İşadamları kabinede revizyon istedi

Güncelleme Tarihi:

İşadamları kabinede revizyon istedi
Oluşturulma Tarihi: Temmuz 23, 2001 14:11

İktisadi Kalkınma Vakfı Yönetim Kurulu Başkanı Meral Gezgin Eriş, Bakanlar Kurulu'nun bakan sayısının azaltıldığı ve siyasi istikrarı sağlayacak nitelikteki bakanlardan oluşacak biçimde yeniden düzenlenmesi gerektiğini belirterek, ''Kabine revizyonu hemen hiç gecikilmeden yapılmalıdır'' dedi.

Haberin Devamı

İTO binasında yapılan ''Türkiye-Avrupa Birliği İlişkileri'' konulu konferansın açılış konuşmasını yapan Eriş, AB'ye tam üyelik sürecinde zamanı verimli kullanmanın önemine değinerek, Helsinki Zirvesi sonrasındaki dönemin yaşanan ekonomik krizlerin de etkisiyle Türkiye'nin yeterince iyi değerlendirilebildiğini söylemenin mümkün olmadığını kaydetti.

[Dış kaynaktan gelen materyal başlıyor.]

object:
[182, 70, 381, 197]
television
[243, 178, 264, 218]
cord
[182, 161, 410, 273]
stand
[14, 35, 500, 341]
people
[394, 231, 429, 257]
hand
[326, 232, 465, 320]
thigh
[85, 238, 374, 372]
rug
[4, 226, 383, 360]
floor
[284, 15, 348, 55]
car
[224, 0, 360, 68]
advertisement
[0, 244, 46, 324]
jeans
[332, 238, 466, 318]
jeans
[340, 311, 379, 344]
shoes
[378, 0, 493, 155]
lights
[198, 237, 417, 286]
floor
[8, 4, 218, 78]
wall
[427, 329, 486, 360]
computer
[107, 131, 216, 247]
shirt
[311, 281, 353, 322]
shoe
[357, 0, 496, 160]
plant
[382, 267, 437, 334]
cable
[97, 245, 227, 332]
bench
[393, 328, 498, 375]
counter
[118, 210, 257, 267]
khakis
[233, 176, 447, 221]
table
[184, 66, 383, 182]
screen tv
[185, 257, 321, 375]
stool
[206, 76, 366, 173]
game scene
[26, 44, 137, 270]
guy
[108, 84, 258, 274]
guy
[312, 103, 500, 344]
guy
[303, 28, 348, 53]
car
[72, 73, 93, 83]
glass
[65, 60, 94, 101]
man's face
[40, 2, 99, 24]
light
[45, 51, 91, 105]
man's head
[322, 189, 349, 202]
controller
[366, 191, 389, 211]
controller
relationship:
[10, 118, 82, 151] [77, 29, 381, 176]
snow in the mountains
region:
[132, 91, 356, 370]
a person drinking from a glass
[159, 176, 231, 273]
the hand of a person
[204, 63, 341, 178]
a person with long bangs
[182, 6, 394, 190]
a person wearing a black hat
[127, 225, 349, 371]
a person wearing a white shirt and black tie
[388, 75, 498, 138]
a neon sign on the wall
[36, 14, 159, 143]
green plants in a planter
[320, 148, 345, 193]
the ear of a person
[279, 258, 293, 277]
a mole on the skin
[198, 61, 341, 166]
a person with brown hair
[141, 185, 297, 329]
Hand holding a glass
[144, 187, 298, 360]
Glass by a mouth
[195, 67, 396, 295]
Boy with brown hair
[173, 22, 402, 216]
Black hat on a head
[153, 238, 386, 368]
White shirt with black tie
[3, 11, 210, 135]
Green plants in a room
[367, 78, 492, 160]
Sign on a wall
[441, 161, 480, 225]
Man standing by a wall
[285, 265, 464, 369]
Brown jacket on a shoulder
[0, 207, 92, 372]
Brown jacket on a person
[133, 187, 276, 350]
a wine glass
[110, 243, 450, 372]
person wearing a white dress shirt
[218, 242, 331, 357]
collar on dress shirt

AB ile ilişkilerin gündemin alt sıralarına itildiğini, tam üyelik müzakerelerinin başlamasının ön koşulu olan Kopenhag siyasi kriterlerine uyum yönünde somut adımlar atılamadığını savunan Eriş, siyasi kriterlere uyumun Türk halkının uzun süredir özlemini duyduğu ve Türk demokrasisinin çağdaş ülkeler düzeyine yükseltecek reformları içerdiğini aktardı.

İDAM CEZASININ KALDIRILMASI

Partiler arası uzlaşma komisyonu tarafından üzerinde görüş birliğine varılan ve önümüzdeki yasama döneminde Meclis'in süratle ele almasının beklendiği Anayasa değişikliklerinin Türk halkına yaraşır modern hukuk devletine ulaşılmasında önemli bir aşamayı teşkil edeceğine dikkati çeken Eriş, ''Aralarında idam cezasının kaldırılması, ifade özgürlüğünün genişletilmesi gibi Birliğin, Türkiye'den Kopenhag siyasi kriterleri çerçevesindeki beklentilerinin ve Türk toplumunun özlemlerinin yer aldığı toplam 37 değişiklik önerisinin en kısa sürede hayata geçirilmesi son derece önemlidir. Şüphesiz, 2001 yılının sonbaharında AB Komisyonu tarafından yayınlanacak olan Türkiye İlerleme Raporu öncesinde bu değişikliklerin tamamlanması adaylık sürecini kısaltacaktır'' diye konuştu. 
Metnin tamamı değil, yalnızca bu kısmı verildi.